Extreme fear perhaps breeds this extreme fear. White supremacists probably fear revenge, retaliation, the tables turning—as they wipe the blood of democracy, of equality, of the dying and dead off their hands. Like the enslavers of old sleeping with guns under their pillows, they know the level of brutality they have leveled against people of color and their white allies. They probably can’t imagine that Indigenous anti-racists just want their land back and aren’t genocidal; that Black anti-racists just want reparations and don’t want to enslave; that Asian anti-racists just want to be visible and don’t want to render white people invisible; that Latino and Middle Eastern anti-racists just want to flee violence and don’t want to invade predominantly white nations. White supremacists are mobilizing against an anti-white army that isn’t mobilizing, that isn’t coming, that isn’t there. Then again, if there is an army that is mobilizing, that is coming, that is here—it is made up of white supremacists. Their carnage is here. Their ideology, too.

Abigail Nussbaum, “Whither Satire”

There’s a cherished belief among liberal creatives that mocking something, exposing its fundamental contradictions and inherent stupidity, fatally weakens it. And whether that was ever true, it certainly isn’t today, at a time when fascists and autocrats weaponize their own ridiculousness, and teach their followers to see any attack on it as an attack on them.

The failure mode of satire, I think, is smugness, a work whose sole purpose is to flatter its viewers that they are smarter than Those People. Most work that operates on this level doesn’t see itself as smug or self-satisfied, but as brave, ruthlessly exposing the inadequacies of its targets. But in a world where leaders flaunt their corruption and venality, and vice-signaling has become a way of life for so many people, what value is there in that exposure? It’s as if the writers of these works believe that there’s someone out there keeping score.
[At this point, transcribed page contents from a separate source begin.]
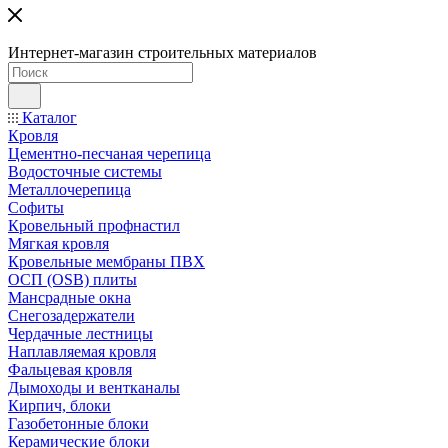
Интернет-магазин строительных материалов
Каталог
Кровля
Цементно-песчаная черепица
Водосточные системы
Металлочерепица
Софиты
Кровельный профнастил
Мягкая кровля
Кровельные мембраны ПВХ
ОСП (OSB) плиты
Мансрадные окна
Снегозадержатели
Чердачные лестницы
Наплавляемая кровля
Фальцевая кровля
Дымоходы и вентканалы
Кирпич, блоки
Газобетонные блоки
Керамические блоки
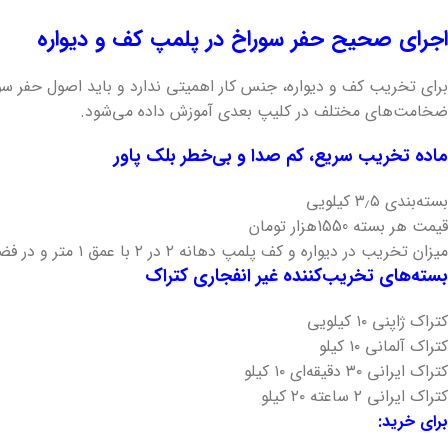
اجرای صحیح حفر سوراخ در پلمپ کف و دیواره
برای تخریب کف و دیواره، جنس کار اهمیتی ندارد و باید اصول حفر س
ضخامت‌های مختلف در کلیپ بعدی آموزش داده می‌شود.
ماده تخریب سریع، کم صدا و بی‌خطر بلک پاور
بسته‌بندی ۳٫۵ کیلویی
قیمت هر بسته 1550هزار تومان
میزان تخریب در دیواره و کف پلمپ دهانه ۲ در ۲ با عمق ۱ متر و در فضای باز تا ۲۰ متر مکعب
بسته‌های تخریب‌کننده غیر انفجاری کتراک
کتراک ژاپنی ۱۰ کیلویی
کتراک آلمانی ۱۰ کیلو
کتراک ایرانی ۳۰ دقیقه‌ای ۱۰ کیلو
کتراک ایرانی ۲ ساعته ۲۰ کیلو
برای خرید:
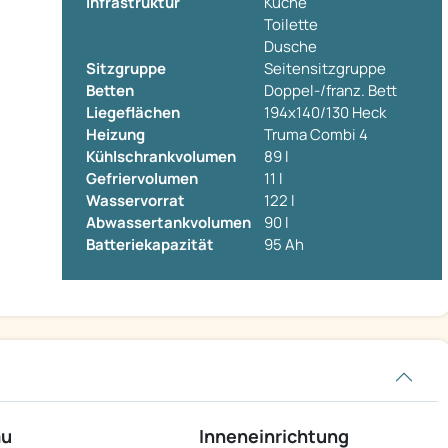
Infrastruktur
Küche
Toilette
Dusche
Sitzgruppe
Seitensitzgruppe
Betten
Doppel-/franz. Bett
Liegeflächen
194x140/130 Heck
Heizung
Truma Combi 4
Kühlschrankvolumen
89 l
Gefriervolumen
11 l
Wasservorrat
122 l
Abwassertankvolumen
90 l
Batteriekapazität
95 Ah
au
Inneneinrichtung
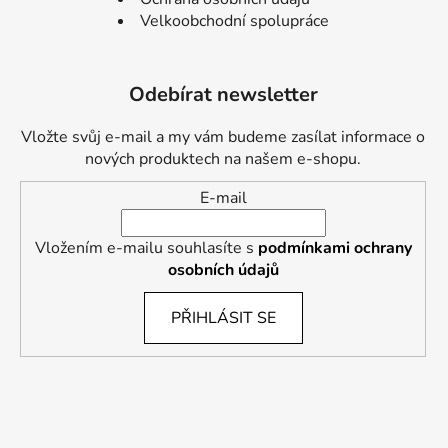
Velkoobchodní spolupráce
Odebírat newsletter
Vložte svůj e-mail a my vám budeme zasílat informace o
nových produktech na našem e-shopu.
E-mail
Vložením e-mailu souhlasíte s
podmínkami ochrany
osobních údajů
PŘIHLÁSIT SE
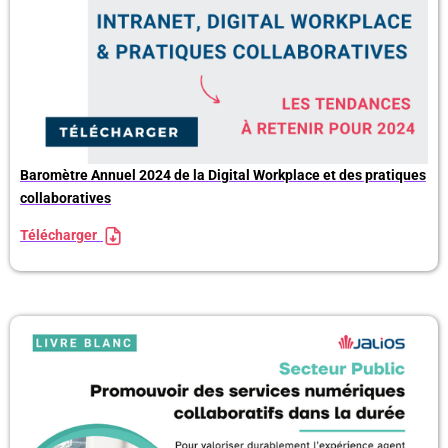
Baromètre Annuel 2024 de la Digital Workplace et des pratiques
collaboratives
Télécharger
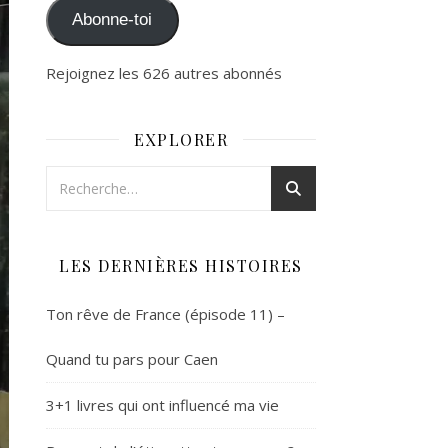
Abonne-toi
Rejoignez les 626 autres abonnés
EXPLORER
LES DERNIÈRES HISTOIRES
Ton rêve de France (épisode 11) –
Quand tu pars pour Caen
3+1 livres qui ont influencé ma vie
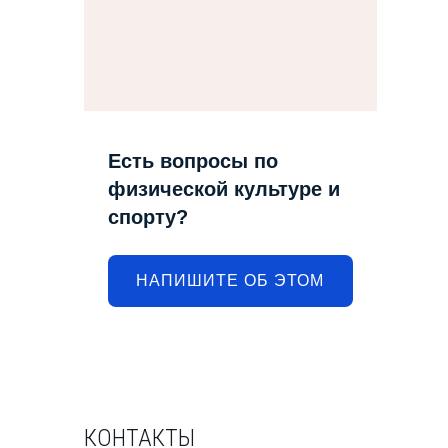
Есть вопросы по
физической культуре и
спорту?
НАПИШИТЕ ОБ ЭТОМ
КОНТАКТЫ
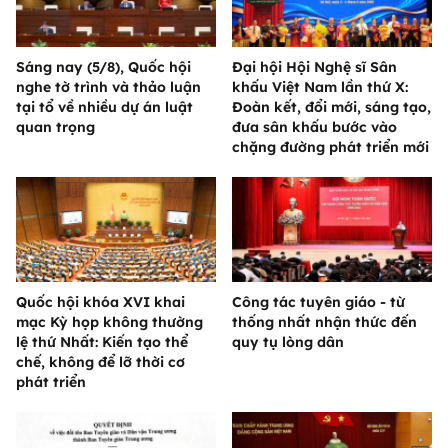
Sáng nay (5/8), Quốc hội
Đại hội Hội Nghệ sĩ Sân
nghe tờ trình và thảo luận
khấu Việt Nam lần thứ X:
tại tổ về nhiều dự án luật
Đoàn kết, đổi mới, sáng tạo,
quan trọng
đưa sân khấu bước vào
chặng đường phát triển mới
Quốc hội khóa XVI khai
Công tác tuyên giáo - từ
mạc Kỳ họp không thường
thống nhất nhận thức đến
lệ thứ Nhất: Kiến tạo thể
quy tụ lòng dân
chế, không để lỡ thời cơ
phát triển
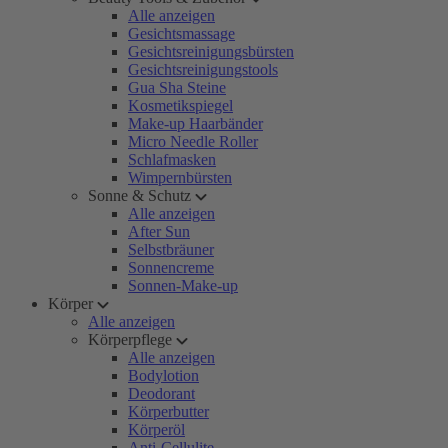
Alle anzeigen
Gesichtsmassage
Gesichtsreinigungsbürsten
Gesichtsreinigungstools
Gua Sha Steine
Kosmetikspiegel
Make-up Haarbänder
Micro Needle Roller
Schlafmasken
Wimpernbürsten
Sonne & Schutz
Alle anzeigen
After Sun
Selbstbräuner
Sonnencreme
Sonnen-Make-up
Körper
Alle anzeigen
Körperpflege
Alle anzeigen
Bodylotion
Deodorant
Körperbutter
Körperöl
Anti-Cellulite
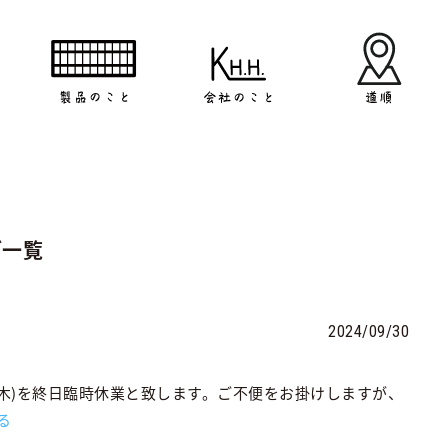
ブ一覧
2024/09/30
(木)を終日臨時休業と致します。ご不便をお掛けしますが、
る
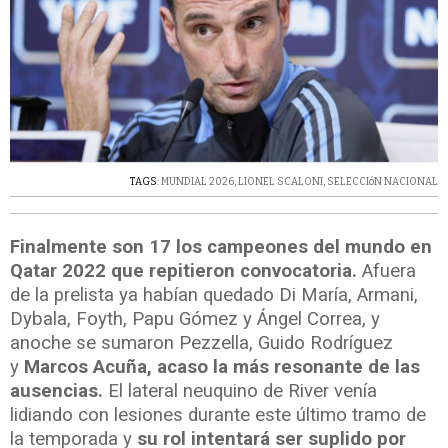
TAGS:
MUNDIAL 2026
,
LIONEL SCALONI
,
SELECCIóN NACIONAL
Finalmente son 17 los campeones del mundo en
Qatar 2022 que repitieron convocatoria.
Afuera
de la prelista ya habían quedado Di María, Armani,
Dybala, Foyth, Papu Gómez y Ángel Correa, y
anoche se sumaron Pezzella, Guido Rodríguez
y
Marcos Acuña, acaso la más resonante de las
ausencias.
El lateral neuquino de River venía
lidiando con lesiones durante este último tramo de
la temporada y
su rol intentará ser suplido por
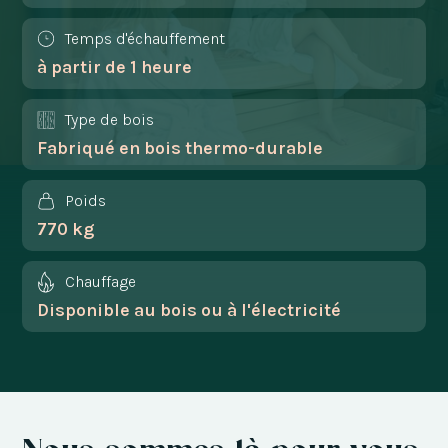
Temps d'échauffement
à partir de 1 heure
Type de bois
Fabriqué en bois thermo-durable
Poids
770 kg
Chauffage
Disponible au bois ou à l'électricité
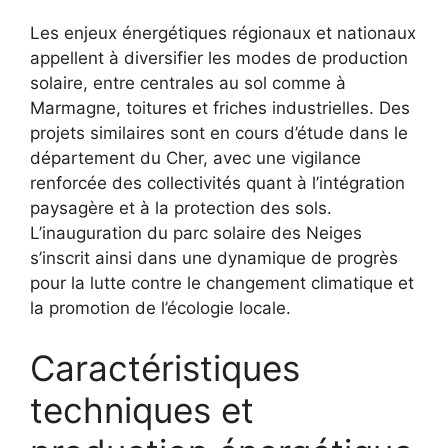
Les enjeux énergétiques régionaux et nationaux
appellent à diversifier les modes de production
solaire, entre centrales au sol comme à
Marmagne, toitures et friches industrielles. Des
projets similaires sont en cours d’étude dans le
département du Cher, avec une vigilance
renforcée des collectivités quant à l’intégration
paysagère et à la protection des sols.
L’inauguration du parc solaire des Neiges
s’inscrit ainsi dans une dynamique de progrès
pour la lutte contre le changement climatique et
la promotion de l’écologie locale.
Caractéristiques
techniques et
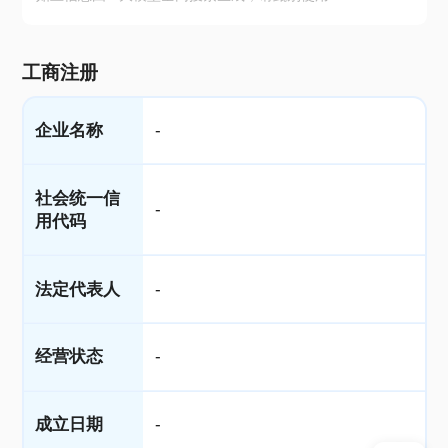
工商注册
企业名称
-
社会统一信
-
用代码
法定代表人
-
经营状态
-
成立日期
-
That if they can just “prove” that the other team are cheating, the game will be over.

Chris Williams, “The Culture War Turned Legal and It’s Hurting Kids”

The notion that school is a place that corrupts with knowledge should be combated with another one. Students are already fully capable of learning — what teachers do is aid them in assessing what is worth learning about and why. And if it goes unchecked, compulsory whitewashed history and compulsory prevention of mental health discussions won’t prevent students from searching for truth. It will just cede their education to TikTok at a time when it is already challenging enough to differentiate facts from fake news.

John S. Huntington and Lawrence Glickman, “America’s Most Destructive Habit” (The Atlantic)

When the civil-rights movement mobilized against this oppression and inequality, conservatives began to fear that what some were calling the “Second Reconstruction” might be as dangerous for them as the first. Barry Goldwater, in many ways the prototypical modern conservative, was among them. In a letter he wrote while running for president in 1963, Goldwater called the civil-rights movement a “revolution” and said that he was “very apprehensive about how far it will go.”

So conservatives responded with yet another counterrevolution, one intended to maintain carefully constructed racial, economic, and social hierarchies. As the Black historian Lerone Bennett Jr. wrote in Ebony magazine in 1966, the “counter-revolutionary campaign of terror” against Reconstruction was merely “the first white backlash”; the United States was living through the second.

Willie James Jennings, in Acts: Belief Commentary Series

The past, though important, is never the point for the life of faith. The point is the present moment with the living God who is with us, beckoning us to communion. The God who speaks to us now calls us into the risk of hearing a new word, a word that orients us toward the unanticipated and the unprecedented where the reconciling God is active. Peter found himself in the midst of such a word in Acts 11, where what God was doing in and through him among the Gentiles pressed him body and soul up against the word God had spoken to his own people, Israel. The key for us, seen in this moment for Peter, is to refuse the binary of naming the past word false and the present word true or the present word false and the past word true, and to discern through the Spirit the line of continuity between past and present. We may do this because such discernment is not a burden but is the joy we have in participation with the ongoing life of Jesus, who has claimed this space between past and present word as his own and invites us to join him in it. “You have heard that it was said, . . . but I say to you” — Jesus’ words — point to the present and intimate speaking of the living God made flesh and one with us in the challenging task of hearing God’s new words pressed against the old ones.